Wednesday, April 15, 2009


The International Monetary Fund foresees the world economy contracting by 1% in 2009. It has forecasts a gradual recovery in 2010. The US economy has shrunk by 6.3% in the last quarter of 2008 and the pain is still persisting in the 1st quarter of 2009. The European Union has committed more than US Dollar 1.5 trillion investments in the banking system and has pledged to spend Euro 200 billion to lift their economy. The US is spending $ 787 billion to revive its economy. G-20 Summit, a meeting of leaders of worlds’ 20 biggest economies has announced a clutch of big ticket stimulus measures. G-20 leaders agreed to pump in $ 1.1 trillion of extra financing to support IMF and lubricate world trade by providing “oxygen of confidence”. The G-20 committed $ 250 billion finance to ensure trade flow. IMF resources will support the countries in financial distress. The Indian economy on the other hand is expecting a slow down in growth in 2008-09 between 6% to 7%. According to RBI Governor, B. Subbarao, the next fiscal (2009-10) will be more challenging. Montek Singh Ahluwalia, Deputy Chairman, Planning Commission, also projected further reduction in growth in 2009-10. K.V. Kamath, ICICI MD and CEO expects 7 to 8% growth during 2009-10.Despite varying opinions on growth rate, there seems to be unanimity on positive growth rate in Indian economy higher than the world average. The index of industrial production (IIP) has dipped about 1.2 % in February, 2009, although the off-take in cement and steel sectors has significantly improved during last 2 months. The prices have also firmed up due to high demand of cement and steel and increased expenditure on infrastructure projects. The capital market has also reflected a recovery of 10% to 15% in major equity scrips. The financial stimulus provided by the Government of India, by release of about Rs.3 lakh crores through CRR and SLR cut, has not provided the much needed liquidity to the banking system, in view of an almost equal increase in government borrowings from banks especially at high rates. The government may not be able to provide any major relief to the banking system by providing additional liquidity for next 6 to 8 weeks, in view of the Lok Sabha Election.

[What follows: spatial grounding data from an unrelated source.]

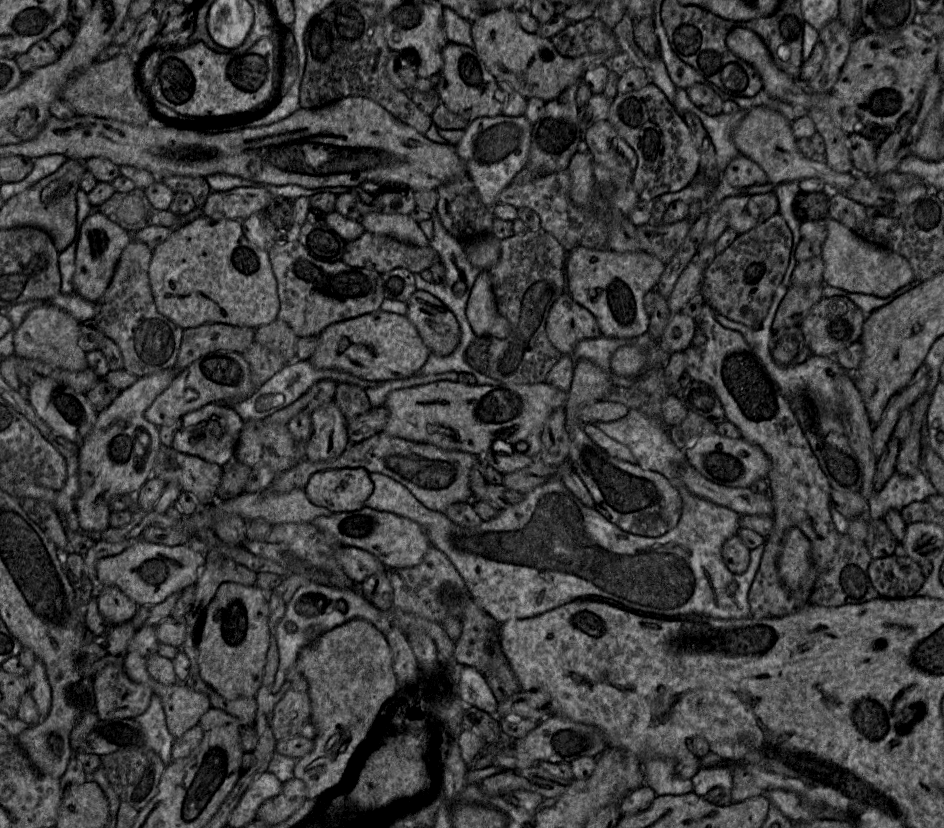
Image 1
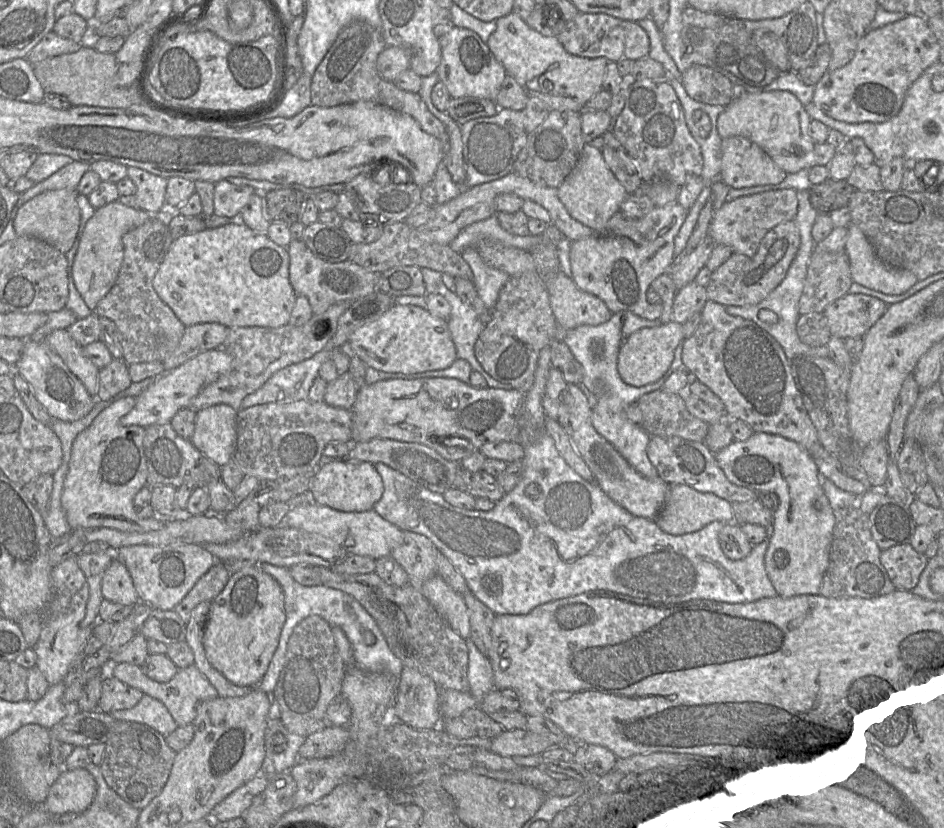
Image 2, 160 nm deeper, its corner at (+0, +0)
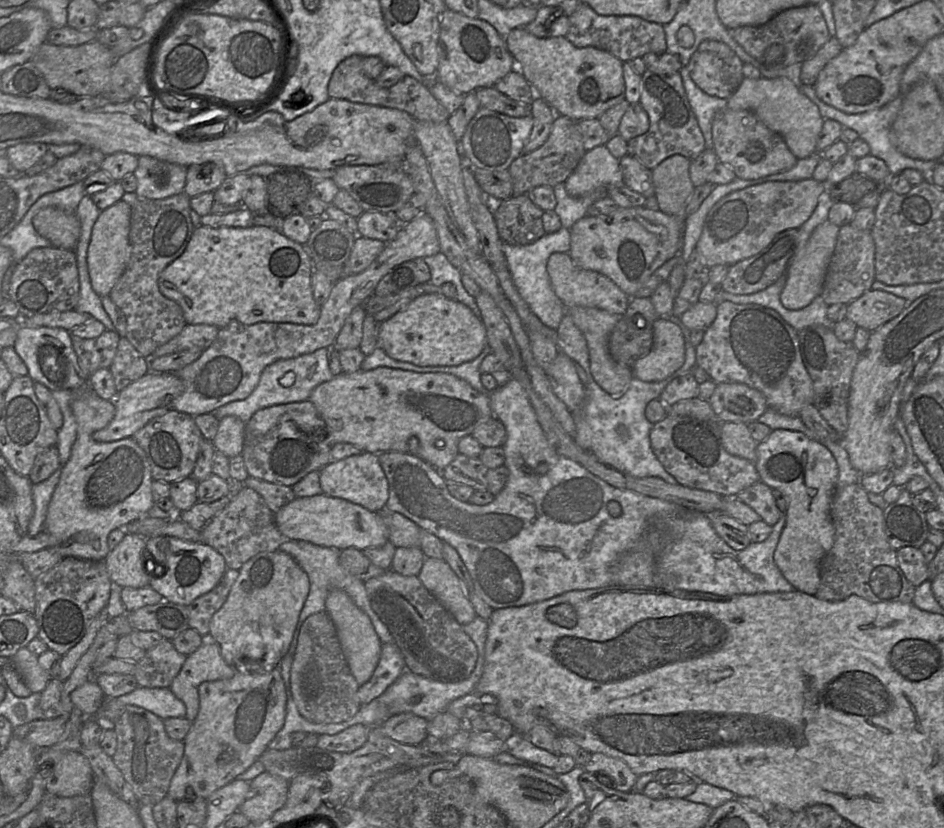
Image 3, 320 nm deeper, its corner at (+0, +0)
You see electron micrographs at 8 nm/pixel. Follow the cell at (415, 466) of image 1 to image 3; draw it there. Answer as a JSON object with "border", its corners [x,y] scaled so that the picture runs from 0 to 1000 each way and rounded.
{"border":[[[258,587],[246,598],[244,606],[213,641],[213,653],[237,673],[242,687],[251,690],[273,668],[294,664],[302,652],[307,651],[303,651],[297,644],[290,620],[278,600],[268,591]]]}

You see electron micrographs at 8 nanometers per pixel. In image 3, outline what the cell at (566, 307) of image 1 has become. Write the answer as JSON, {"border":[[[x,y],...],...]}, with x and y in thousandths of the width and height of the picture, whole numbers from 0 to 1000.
{"border":[[[587,304],[579,315],[584,345],[600,372],[607,370],[630,371],[659,382],[668,359],[660,353],[645,335],[611,321],[602,304]]]}

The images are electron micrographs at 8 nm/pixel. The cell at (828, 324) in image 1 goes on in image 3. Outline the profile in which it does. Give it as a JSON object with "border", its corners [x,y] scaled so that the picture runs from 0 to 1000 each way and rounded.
{"border":[[[919,350],[898,367],[896,385],[924,401],[951,382],[963,366],[938,351]]]}

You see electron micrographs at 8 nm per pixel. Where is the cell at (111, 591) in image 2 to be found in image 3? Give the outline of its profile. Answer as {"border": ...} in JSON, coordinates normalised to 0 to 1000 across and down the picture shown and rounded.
{"border":[[[135,644],[110,678],[118,703],[128,710],[150,710],[163,697],[156,688],[160,678],[149,646]]]}

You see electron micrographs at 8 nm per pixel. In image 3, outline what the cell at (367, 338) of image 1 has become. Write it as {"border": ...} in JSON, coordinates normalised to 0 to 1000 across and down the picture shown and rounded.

It is expected that the Indian economy will stage a smarter recovery during July 2009 – March 2010 in view of –

  • Inflation being at its lowest ebb of near 0% (wholesale price index).
  • The fiscal deficit for 2008-09 is expected to increase from the budgeted figure of 3% to more than 6%, thereby providing necessary push in the government expenditure. This trend is expected to gain further momentum in the coming month, in view of lower risk of inflation.
  • The agricultural production has been quite encouraging in the current fiscal.
  • The lending rates by banks are expected to reduce by about 2% to 4% by March, 2010, thereby providing much needed push to the Indian economy, industrial sector as well as to the real estate sector.
  • The lending rate to housing sector is also expected to reduce by about 1% to 2% during this period.

All the aforesaid sectors could be supported by some recovery signs in the US and European markets, although the real recovery is expected to be fairly slow in these markets. China, India and Brazil are expected to lead the recovery, supported by Russia. The real estate sector in India is facing its difficult time as most of the projects are facing a big cash flow and liquidity crunch. In the industrial and services sector, the sentiments are also still not upbeat and are expected to recover and become positive in the 2nd half of 2009 and more strong in the 1st quarter of 2010. The real estate recovery will depend on the availability of cheaper finance through institutional and banking mechanism. A 
policy push is needed from the Government in this sector. We, the Chartered Accountants community, need to prepare our clients to tighten their belt, be more cost effective and help them in identifying areas of waste reduction and also at the same time bring out new innovative projects at highly competitive prices in the national and international markets. Optimum utilisation of resources through inventive processes are must not only for SMEs but also for large industry segment. This
is the time to plan and implement new projects so that the benefits can be reaped in 2010-11 and
there after leading to a strong economic recovery, the signs of which are clearly evident.